Aperture plays a vital role in food photography. So what exactly is the best aperture for food photography? This will depend on multiple factors and what exactly we are shooting. Aperture in simple terms is the hole we have within our lens. Aperture is also known as an F-stop in photography. As we can find this on our camera under f/1.8 – f/2.8– f/3.5 – f/11 -etc..
What does aperture do? and why do we need it?
The reason we take the name F-stop for aperture is because essentially our aperture blocks/stops the amount of light coming into our lens. Here is where it can get confusing the smaller the number on our F-stop so for example f/2.8 the more amount of light we let into our lens. And opposite to this the higher the f-stop say f/11 the less amount of light we allow into our lens. Using for example a larger aperture or a smaller f-stop will also allow us to use a faster shutter speed. This can be greatly beneficial for shooting a pour shot for example as it can help us eliminate motion blur in our image.
In most cameras and lenses we find an aperture range of around 2.5 to 18. However these will vary depending on our camera and lens. Lenses will apertures of f/1.5 or f/2.8 are considered fast lenses. As these are able to pass more light through the camera. However this tends to be directly related to the cost of the lens. As these in general will come in at a higher price. A great option as a first lens to achieve a nice blurred background would be a 50mm 1.8 lens, greatly affordable and a perfect focal length, this is the my go to lens. The type of lens we purchase can make a dramatic impact on the effect of our final image (More on this later in the series).
Depth of Field
Have you ever come across a cupcake shot? and just drooled all over the image? Most like that cupcake is also captured perfectly front and centre with a beautiful blurred background. Our hero subject (the cupcake) is brought closer to the viewers eye and we create that sense of connection through photography. So what is depth of field? Depth of field (DoF) is one of the most important concepts in photography. The easiest way for me personally to grasp depth of field is understanding it as the area of our image that appears sharp.
A large aperture or small f-stop for example f/2.8 will produce a shallow depth of field. Isolating a part of our image and blurring out our background (for example our cupcake) On the other hand, small aperture or a large f-stop, for example f/11 will produce a large depth of field.

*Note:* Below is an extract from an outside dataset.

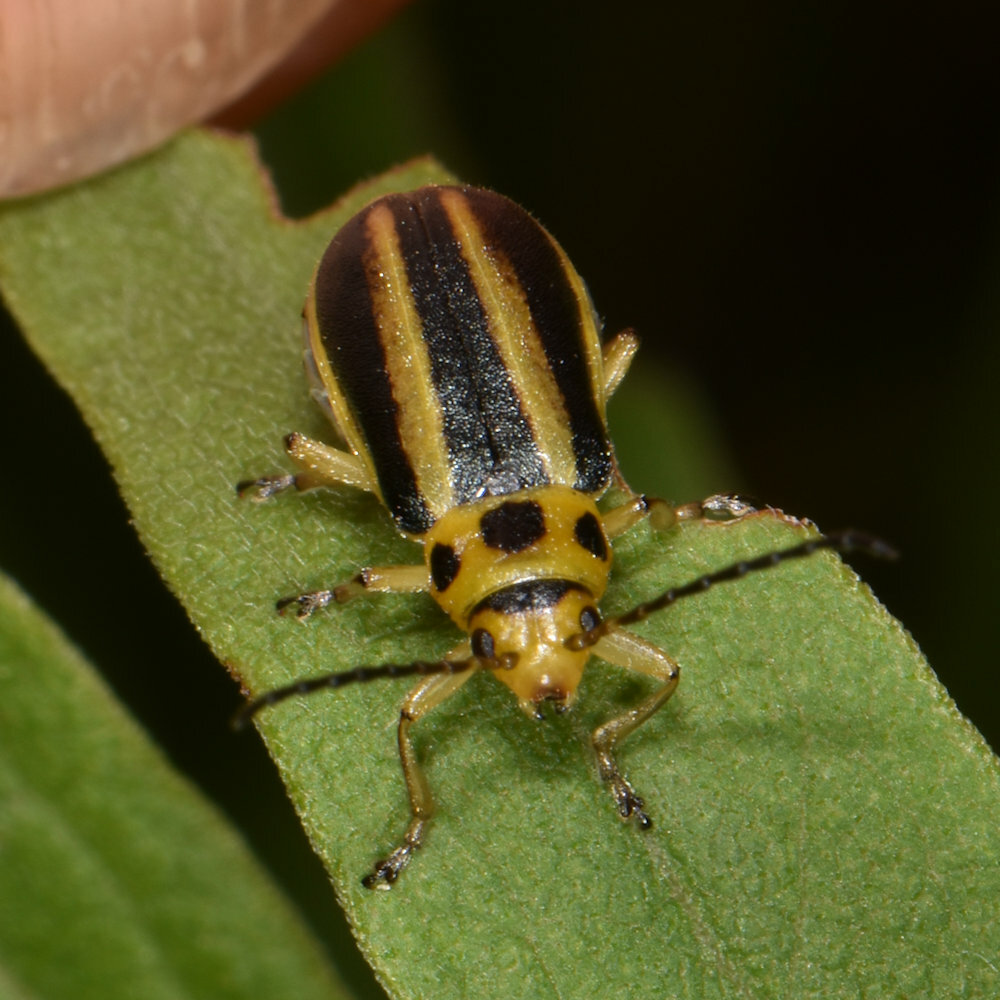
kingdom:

Using a shallow depth of field, will allow us to make our subject stand out among the rest of the image. But it’s important to note that we need to be careful using this effect. As if we use too small of an f-stop we can risk the hero subject itself being out of focus.
How to translate this to food photography
Now that we understand what aperture is it’s important to know that our aperture works in tandem with our ISO and shutter speed. I often get asked what are the best settings I should be using on the camera. And while I’d love to give one direct answer to this questions. This can change dramatically depending on the light that day and on the final effect we are after with the image. Not to mention it’s important to think of what we are shooting. Are we shooting a flatlay with multiple focal points? Such as a dinner spread, with these images we will want to see the majority of our image in focus.
Therefore if we are shooting a flatlay or overhead shot I would recommend a higher f-stop. Starting somewhere along the lines of f/5.6. Take a picture, zoom in on the image, take a peek on what’s in focus and go from there. However it’s also important to remember that our depth of field will change depending on how close or far we are from our subject. The shorter that distance, the smaller the depth of field.
Head on shots:
When it comes to shooting a frontal image of our hero subject. Our aperture will depend on how much of the background we would like in focus. I tend to shoot anywhere between f/2.8 – f/4. This way I can make sure my subject is in focus, but still achieve that nice blurred out background.
Some examples below:
If we look at the photos above, on the image on the left I used an aperture of f/5.6 allowing my hero subject and the apples to be completely in focus. In the photo on the right, I used an aperture of f/2.5, giving us a background and surrounding blur and focusing the detail on the sliced apple.
When it comes to aperture in food photography getting too technical can take the enjoyment away from the photography itself. It is much more important to understand how aperture for example can help us achieve that gorgeous blurred background, and simply play with the settings on your image.
The above images I shot with a simple composition, in the exact spot on a tripod and a bigger difference in depth of field. The image on the left was shot at a larger apperture f/1.8 and the image on the right with a smaller aperture of f/6.3. On the left image we have that background blur effect. But with a closer look you can see that not the entire muffin is in focus due to the small f-stop. And same goes for the image on the right. At f/6.3 we achieve more elements in focus but we can still see the a slight blur effect surrounding the borders of the photo.
It’s also important to remember that it doesn’t matter how beautiful your cupcake or hero subject looks. If we can’t get it in focus. Blurry images are never as beautiful as sharp ones. Learning how aperture works in food photography, along with shutter speed, and ISO can dramatically change the result of your images.